The Natural Compound CalebinA Suppresses Gemcitabine Resistance and Tumor Progression by Inhibiting Angiogenesis and Invasion Through NF-κB Signaling in Pancreatic Cancer

Round 1

Reviewer 1 Report

Comments and Suggestions for Authors

 

This study investigates the role of the natural compound Calebin A in pancreatic cancer and finds that it can effectively alleviate gemcitabine (Gem) resistance by inhibiting the NF-κB signaling pathway. These results indicate that Calebin A is expected to become a new candidate drug for the treatment of gemcitabine-resistant pancreatic cancer. The research outcomes have certain theoretical significance and application value, but there are still some issues that need further revision and improvement:

 

1. What is the core molecular mechanism by which Calebin A inhibits gemcitabine-resistant pancreatic cancer? Are the signaling molecules involved in the article sufficient to confirm that its effect is achieved through the NF-κB signaling pathway?
2. How were the concentration and dosage of Calebin A used in this study determined? What is the basis?
3. Compared with existing pancreatic cancer treatment drugs, what are the main advantages of Calebin A as a potential drug? What other problems remain to be solved?
4. The document mentions that gemcitabine-resistant cell lines were established "by continuous passage in medium containing gemcitabine (at a concentration equivalent to its IC₅₀) for 3-4 weeks, with repeated concentration adjustments", but it does not specify details such as the specific number of passages, the range of each concentration adjustment, and the specific IC₅₀ values of the final resistant cell lines.
5. The animal experiment used a subcutaneous xenograft model, while pancreatic cancer has a unique tumor microenvironment (such as the presence of abundant stromal fibrosis), and the subcutaneous model cannot fully simulate its pathological characteristics.
6. The document states that Calebin A can inhibit the activity of NF-κB p65, but it is not clear whether it directly binds to NF-κB p65 or exerts its effect through upstream molecules (such as IκB kinase).
7. In the animal experiment, Calebin A was administered intraperitoneally every 3 days for 3 weeks, but the basis for determining this administration frequency and cycle was not explained.
8. The discussion section mentions that the limitations of the study include "unclear whether it affects other signaling pathways", but it does not mention the evaluation of the long-term safety of Calebin A use.
9. The repetition rate of the article is relatively high, and the original images in the supplementary files do not show scale information.

Author Response

Thank you very much for your thorough review.
Please find the attached file for your reference.
We sincerely appreciate your continued support.

Author Response File: Author Response.pdf

Reviewer 2 Report

Comments and Suggestions for Authors

This manuscript presents promising evidence that Calebin A, a turmeric-derived compound, could help treat gemcitabine-resistant pancreatic cancer. Using cell and mouse models, the researchers show that Calebin A suppresses NF-κB activity, reduces invasiveness and angiogenesis of resistant cancer cells, and significantly shrinks tumors in vivo. While questions remain about dosing and clinical translation, the findings highlight Calebin A as a potential new therapy for drug-resistant pancreatic cancer.

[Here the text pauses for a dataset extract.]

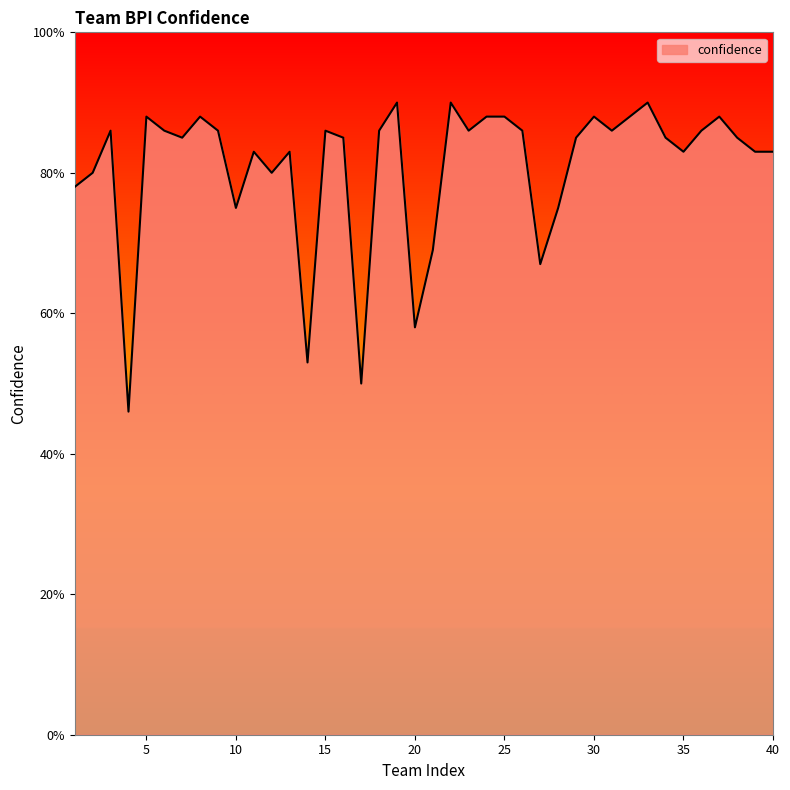

Does the chart have visible grid lines?

No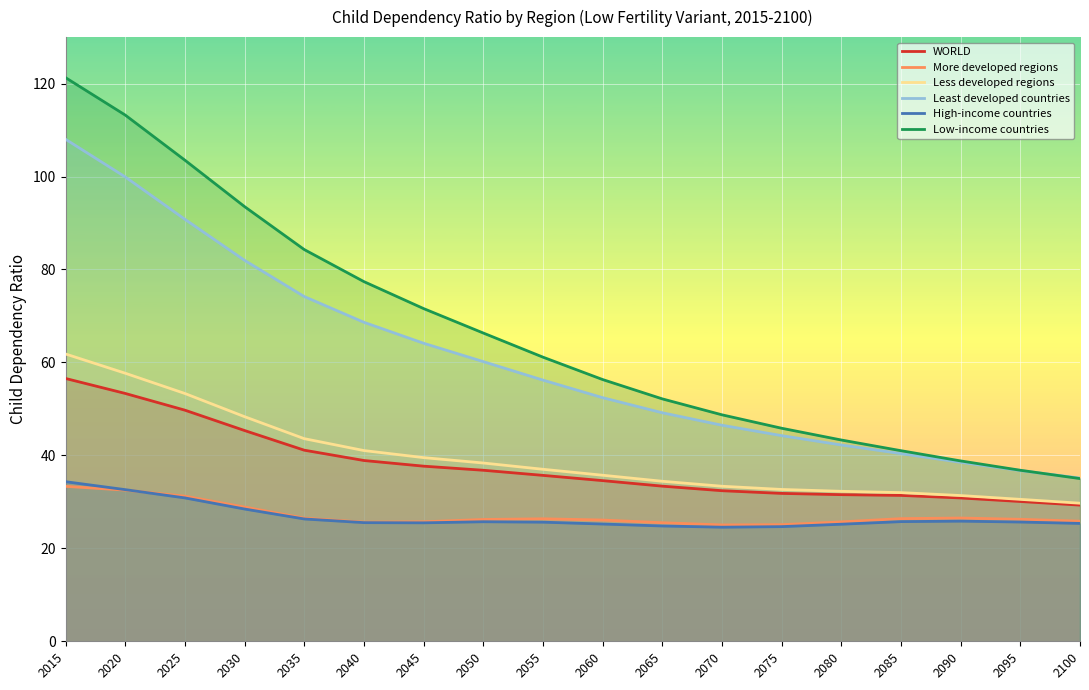

How many values in the WORLD series exceed 35?

9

The authors used a clear and well-planned set of experiments, including in vitro tests and an in vivo xenograft model, which strongly support their conclusions. Together, these experiments clearly show that Calebin A’s anti-tumor effect is tied to its ability to block NF-κB, leading to reduced angiogenesis and invasiveness. I think that, given the challenge of gemcitabine resistance, the findings are potentially significant for future therapeutic development.

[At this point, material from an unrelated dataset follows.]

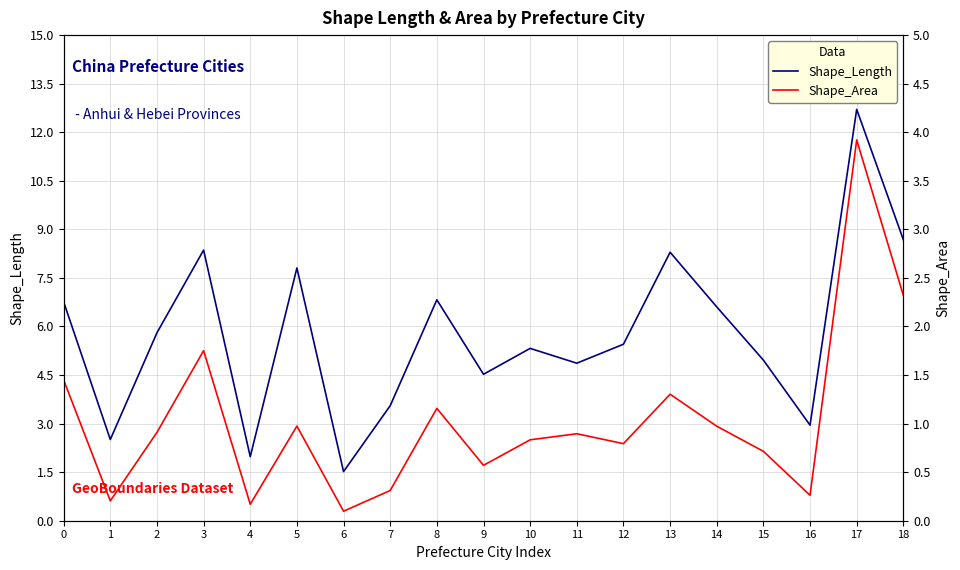

Is the value of Shape_Area at 12 greater than the value of Shape_Length at 7?

No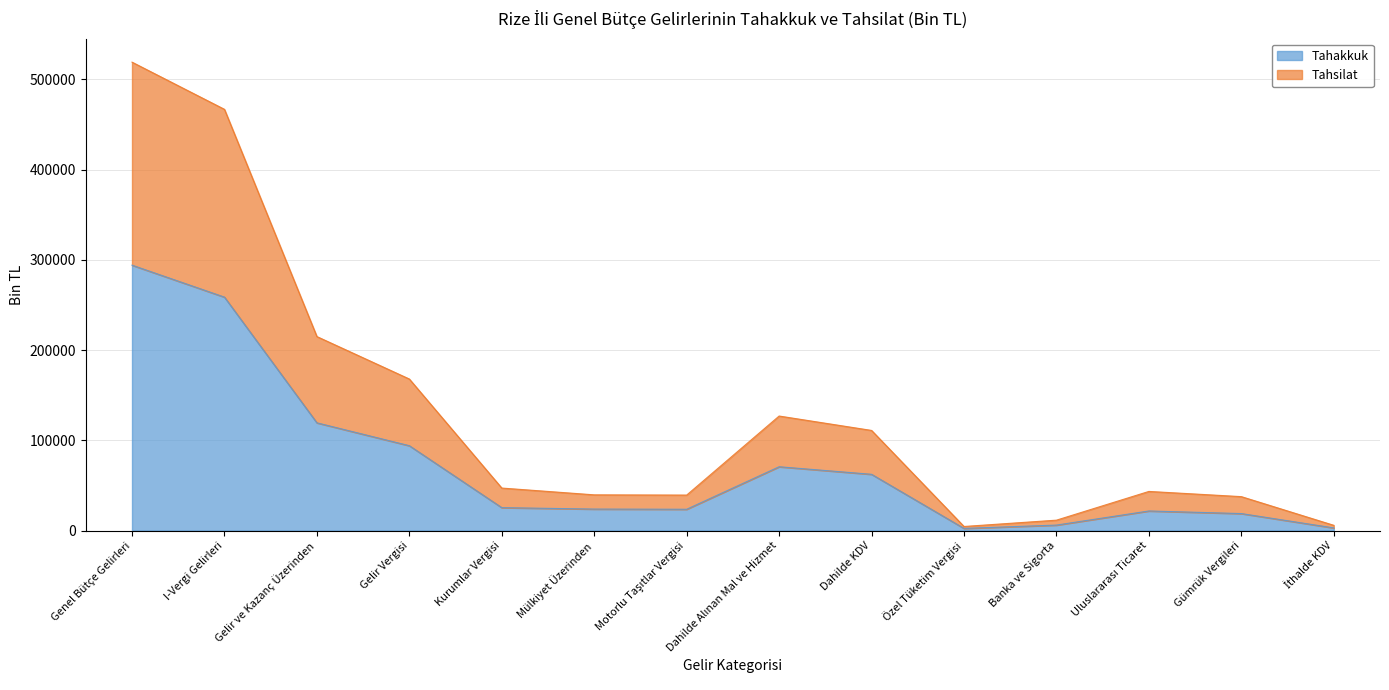

Is it true that Tahakkuk equals 7460 at Uluslararası Ticaret?

False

Despite my very positive opinion of the idea and main topic of this manuscript, I do see a few weaknesses, which need to be corrected/answered:

1. The manuscript does not include the structure of the studied compound. Please add the chemical structure of Calebin A, at least in the introduction, along with a brief literature review about the compound.
2. The study does not compare Calebin A’s effects with other known NF-κB inhibitors or standard second-line therapies, which would provide a stronger sense of relative efficacy.
3. The reason for the in vivo dose of Calebin A is only explained by mentioning earlier studies and a “pilot study,” and more explanation would be helpful.
4. Please provide details about the number of biological and technical replicates for each major experiment, and indicate if all experiments were performed blinded to group allocation.
5. What was the purity of the Calebin A utilized, and were any batch-to-batch differences observed?
6. Please add more key words;
7. The manuscript fluctuates between “CalebinA” and “Calebin A.” Standardize throughout.

 

Based on the above I recommend a minor revision, before publication.  

Author Response

Thank you very much for your thorough review.
Please find the attached file for your reference.
We sincerely appreciate your continued support.

Author Response File: Author Response.pdf

Round 2

Reviewer 1 Report

Comments and Suggestions for Authors

There are no other issues, except that the similarity rate of the paper is still too high.